Las equivalencias y asociaciones poéticas del surrealismo están tomadas del sueño o son sueños fingidos. El sueño es el verdadero género literario de los surrealistas, no sólo porque escribían sus sueños, sino -lo que es más importante y verdadero- porque se inventan sueños escribiendo, escriben con técnicas de sueño, imitan a la perfección la sintaxis de lo onírico. De ahí les viene a Aragón, a Éluard, a todos ellos, una mayor libertad asociativa. Ramón, por el contrario, es el primitivo que traza sus imágenes bajo la luz del mediodía, como signos del vivir. Sus asociaciones son asociaciones de la luz, no de la sombra. Mantiene siempre una última coherencia, una lógica plástica, una explicación hipotética, en el fondo de todo lo que dice. No llega jamás al absurdo y por eso ya no es rigurosamente contemporáneo.

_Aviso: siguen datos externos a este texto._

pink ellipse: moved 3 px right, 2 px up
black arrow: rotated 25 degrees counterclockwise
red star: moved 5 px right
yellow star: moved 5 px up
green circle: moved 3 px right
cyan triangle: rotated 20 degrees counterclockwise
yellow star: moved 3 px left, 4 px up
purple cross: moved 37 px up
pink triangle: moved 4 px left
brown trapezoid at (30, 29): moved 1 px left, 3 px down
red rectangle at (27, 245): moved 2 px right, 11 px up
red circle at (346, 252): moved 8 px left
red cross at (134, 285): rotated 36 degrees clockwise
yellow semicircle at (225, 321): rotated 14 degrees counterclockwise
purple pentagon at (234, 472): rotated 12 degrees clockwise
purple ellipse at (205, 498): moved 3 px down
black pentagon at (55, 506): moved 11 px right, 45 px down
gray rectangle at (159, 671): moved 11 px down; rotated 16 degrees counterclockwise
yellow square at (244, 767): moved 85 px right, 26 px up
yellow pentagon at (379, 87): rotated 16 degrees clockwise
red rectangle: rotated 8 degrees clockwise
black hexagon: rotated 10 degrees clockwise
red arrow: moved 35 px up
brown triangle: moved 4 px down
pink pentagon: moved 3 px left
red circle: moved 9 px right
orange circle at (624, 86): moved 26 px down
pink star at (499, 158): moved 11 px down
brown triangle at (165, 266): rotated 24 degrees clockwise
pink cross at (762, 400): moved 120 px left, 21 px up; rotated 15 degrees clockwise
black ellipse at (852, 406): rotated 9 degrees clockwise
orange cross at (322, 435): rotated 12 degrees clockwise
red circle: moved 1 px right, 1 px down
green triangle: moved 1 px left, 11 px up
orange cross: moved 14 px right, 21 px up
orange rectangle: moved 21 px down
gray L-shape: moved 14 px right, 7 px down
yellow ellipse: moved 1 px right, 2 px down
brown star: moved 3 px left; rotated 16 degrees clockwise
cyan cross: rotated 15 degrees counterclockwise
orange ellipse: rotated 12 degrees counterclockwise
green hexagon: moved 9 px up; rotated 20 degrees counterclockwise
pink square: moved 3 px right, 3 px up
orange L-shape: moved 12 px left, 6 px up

Hay siempre una última correlación lógica entre dos cosas dispares, emparentadas poéticamente. Esa correlación, ese eslabón último es lo que tratan de romper los surrealistas, falseando a veces su juego, volviéndolo del revés, pues no se trata ya de capturar el azar, sino de imponerlo o prefabricado. Ramón no se atrevió a jugar ese juego último, no quiso, no supo o no pudo. Para él, el mundo seguía siendo redondo. O sea seguía estando intercomunicado. Los vasos comunicantes de Aragón son en él mucho más explícitos. Después del surrealismo vendría el absurdo puro, con Beckett, pero hoy vemos y sabemos, con la perspectiva imprescindible, que el hombre está condenado a la coherencia, aunque haya roto en buena hora con el viejo realismo coherente. Ramón, sencillamente, supo mantenerse en los límites justos, en el borde mismo del no-decir, y todavía quiso decir lo indecible. Después vendrían los amanuenses del silencio.